**What you have to do**
Give the lines below as a JSON list of strings, one string per line, with blank lines dropped. Leave the pictures out of your answer.

(Saved entries)
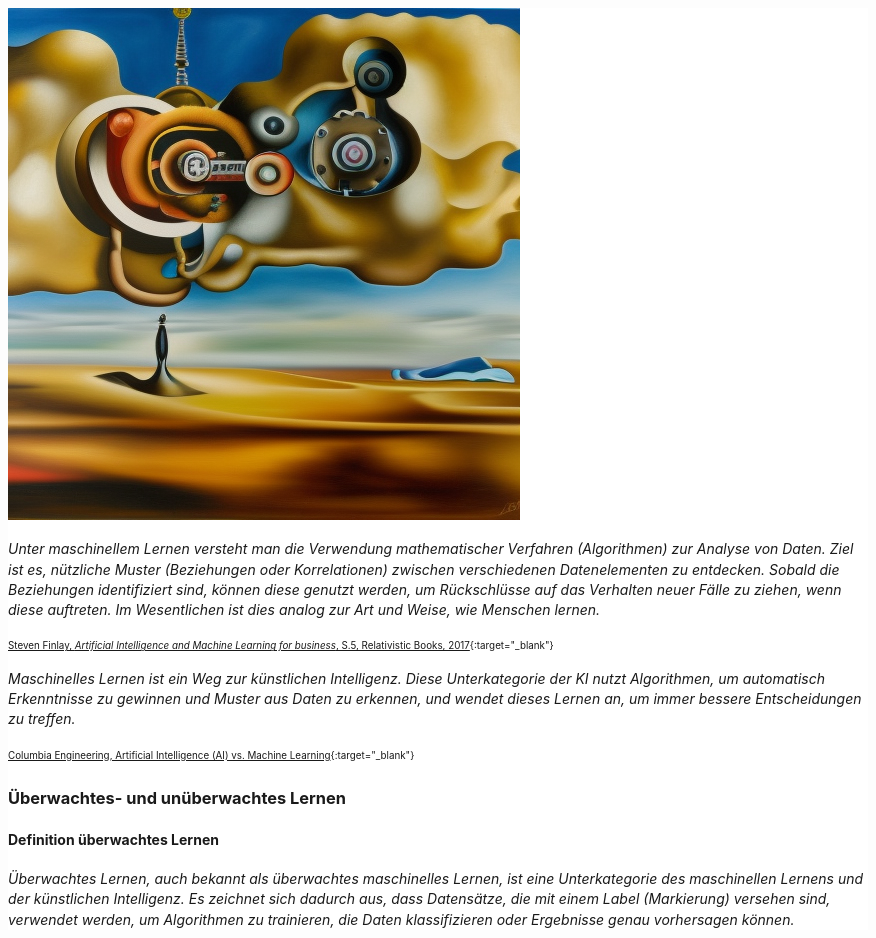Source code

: ![AI Dali](/assets/images/ml-dali.png)

_Unter maschinellem Lernen versteht man die Verwendung mathematischer Verfahren (Algorithmen) zur Analyse von Daten. Ziel ist es, nützliche Muster (Beziehungen oder Korrelationen) zwischen verschiedenen Datenelementen zu entdecken. Sobald die Beziehungen identifiziert sind, können diese genutzt werden, um Rückschlüsse auf das Verhalten neuer Fälle zu ziehen, wenn diese auftreten. Im Wesentlichen ist dies analog zur Art und Weise, wie Menschen lernen._

<span style="font-size: 0.7em">[Steven Finlay, _Artificial Intelligence and Machine Learning for business_, S.5, Relativistic Books, 2017](https://www.research.lancs.ac.uk/portal/en/people/steven-finlay%288b2e6411-791a-4e10-99b1-3d92839d57fc%29.html){:target="_blank"}</span>

_Maschinelles Lernen ist ein Weg zur künstlichen Intelligenz. Diese Unterkategorie der KI nutzt Algorithmen, um automatisch Erkenntnisse zu gewinnen und Muster aus Daten zu erkennen, und wendet dieses Lernen an, um immer bessere Entscheidungen zu treffen._

<span style="font-size: 0.7em">[Columbia Engineering, Artificial Intelligence (AI) vs. Machine Learning](https://ai.engineering.columbia.edu/ai-vs-machine-learning/){:target="_blank"}</span>

### Überwachtes- und unüberwachtes Lernen

#### Definition überwachtes Lernen

_Überwachtes Lernen, auch bekannt als überwachtes maschinelles Lernen, ist eine Unterkategorie des maschinellen Lernens und der künstlichen Intelligenz. Es zeichnet sich dadurch aus, dass Datensätze, die mit einem Label (Markierung) versehen sind, verwendet werden, um Algorithmen zu trainieren, die Daten klassifizieren oder Ergebnisse genau vorhersagen können._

**Result**
[
  "Source code",
  ": ![AI Dali](/assets/images/ml-dali.png)",
  "_Unter maschinellem Lernen versteht man die Verwendung mathematischer Verfahren (Algorithmen) zur Analyse von Daten. Ziel ist es, nützliche Muster (Beziehungen oder Korrelationen) zwischen verschiedenen Datenelementen zu entdecken. Sobald die Beziehungen identifiziert sind, können diese genutzt werden, um Rückschlüsse auf das Verhalten neuer Fälle zu ziehen, wenn diese auftreten. Im Wesentlichen ist dies analog zur Art und Weise, wie Menschen lernen._",
  "<span style=\"font-size: 0.7em\">[Steven Finlay, _Artificial Intelligence and Machine Learning for business_, S.5, Relativistic Books, 2017](https://www.research.lancs.ac.uk/portal/en/people/steven-finlay%288b2e6411-791a-4e10-99b1-3d92839d57fc%29.html){:target=\"_blank\"}</span>",
  "_Maschinelles Lernen ist ein Weg zur künstlichen Intelligenz. Diese Unterkategorie der KI nutzt Algorithmen, um automatisch Erkenntnisse zu gewinnen und Muster aus Daten zu erkennen, und wendet dieses Lernen an, um immer bessere Entscheidungen zu treffen._",
  "<span style=\"font-size: 0.7em\">[Columbia Engineering, Artificial Intelligence (AI) vs. Machine Learning](https://ai.engineering.columbia.edu/ai-vs-machine-learning/){:target=\"_blank\"}</span>",
  "### Überwachtes- und unüberwachtes Lernen",
  "#### Definition überwachtes Lernen",
  "_Überwachtes Lernen, auch bekannt als überwachtes maschinelles Lernen, ist eine Unterkategorie des maschinellen Lernens und der künstlichen Intelligenz. Es zeichnet sich dadurch aus, dass Datensätze, die mit einem Label (Markierung) versehen sind, verwendet werden, um Algorithmen zu trainieren, die Daten klassifizieren oder Ergebnisse genau vorhersagen können._"
]